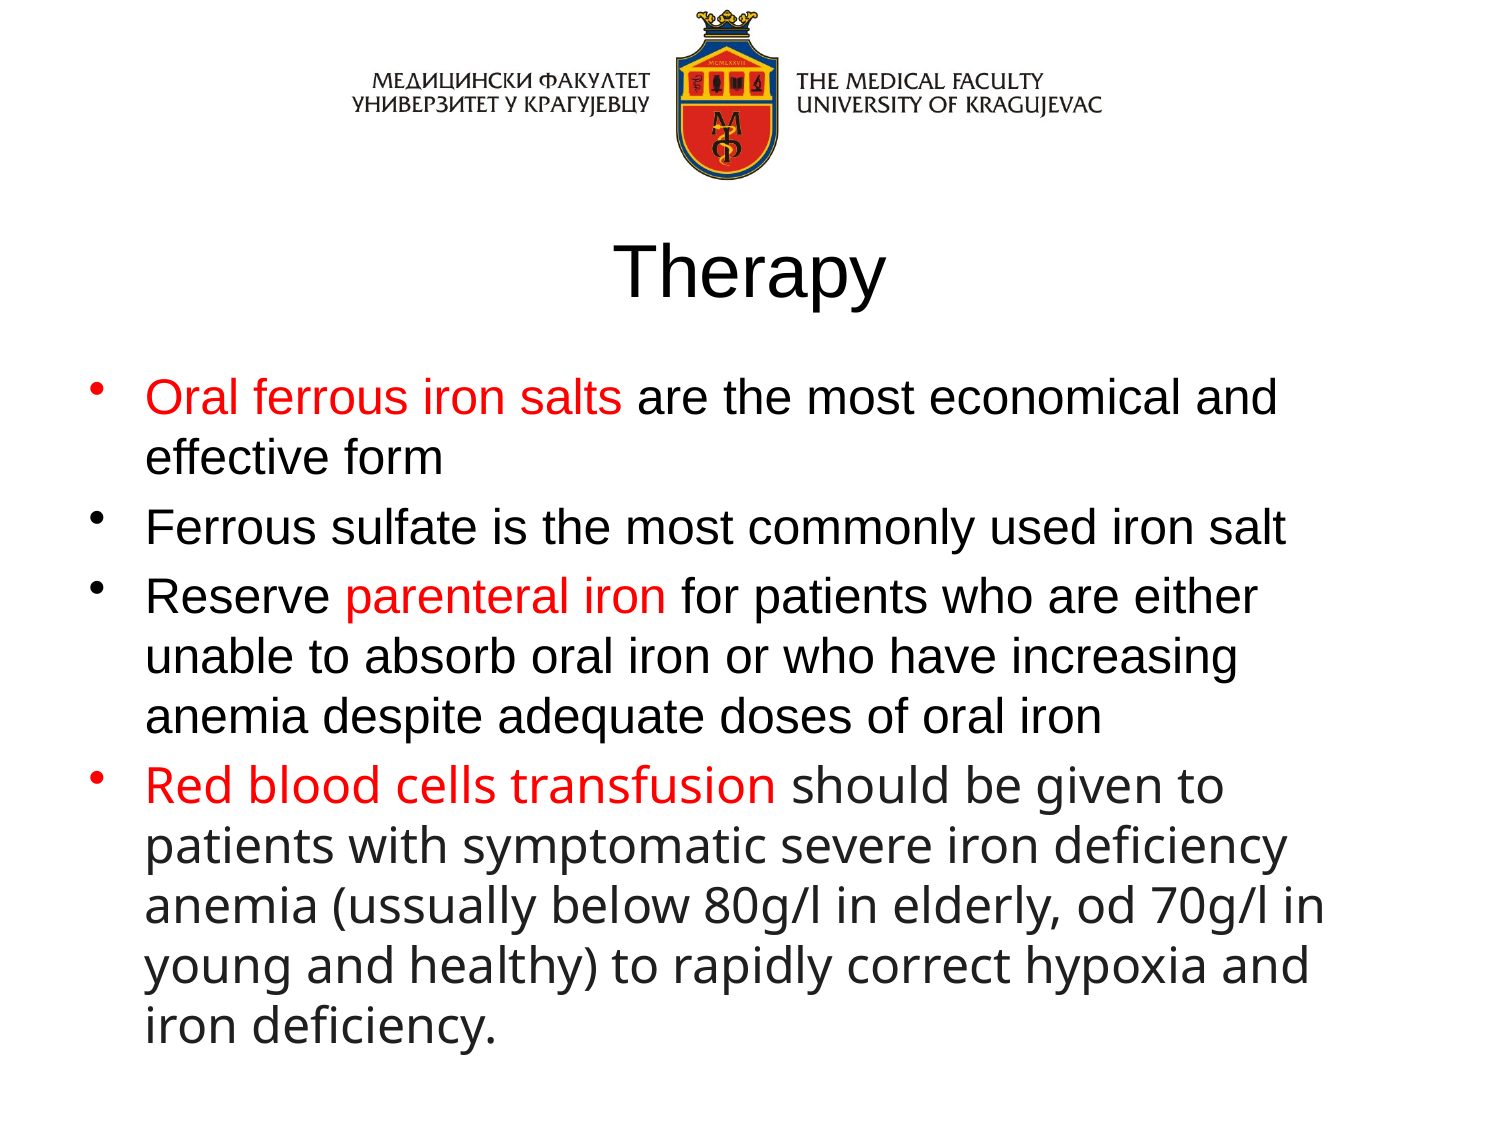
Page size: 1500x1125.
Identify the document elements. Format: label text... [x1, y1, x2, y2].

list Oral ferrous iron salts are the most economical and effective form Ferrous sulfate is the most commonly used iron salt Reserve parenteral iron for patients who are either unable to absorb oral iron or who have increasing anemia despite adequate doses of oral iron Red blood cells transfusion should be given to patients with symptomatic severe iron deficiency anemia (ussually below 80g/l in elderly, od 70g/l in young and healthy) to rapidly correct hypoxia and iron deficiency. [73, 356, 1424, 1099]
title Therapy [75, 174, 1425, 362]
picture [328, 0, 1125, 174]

*WHAT TO DO:* The expected output is the complete listing, word for word, without any picture.

*SOLUTION FOR THIS PROBLEM:*
Page size: 1500x1125.
Identify the document elements. Format: label text... [x1, y1, x2, y2].

list Oral ferrous iron salts are the most economical and effective form Ferrous sulfate is the most commonly used iron salt Reserve parenteral iron for patients who are either unable to absorb oral iron or who have increasing anemia despite adequate doses of oral iron Red blood cells transfusion should be given to patients with symptomatic severe iron deficiency anemia (ussually below 80g/l in elderly, od 70g/l in young and healthy) to rapidly correct hypoxia and iron deficiency. [73, 356, 1424, 1099]
title Therapy [75, 174, 1425, 362]
picture [328, 0, 1125, 174]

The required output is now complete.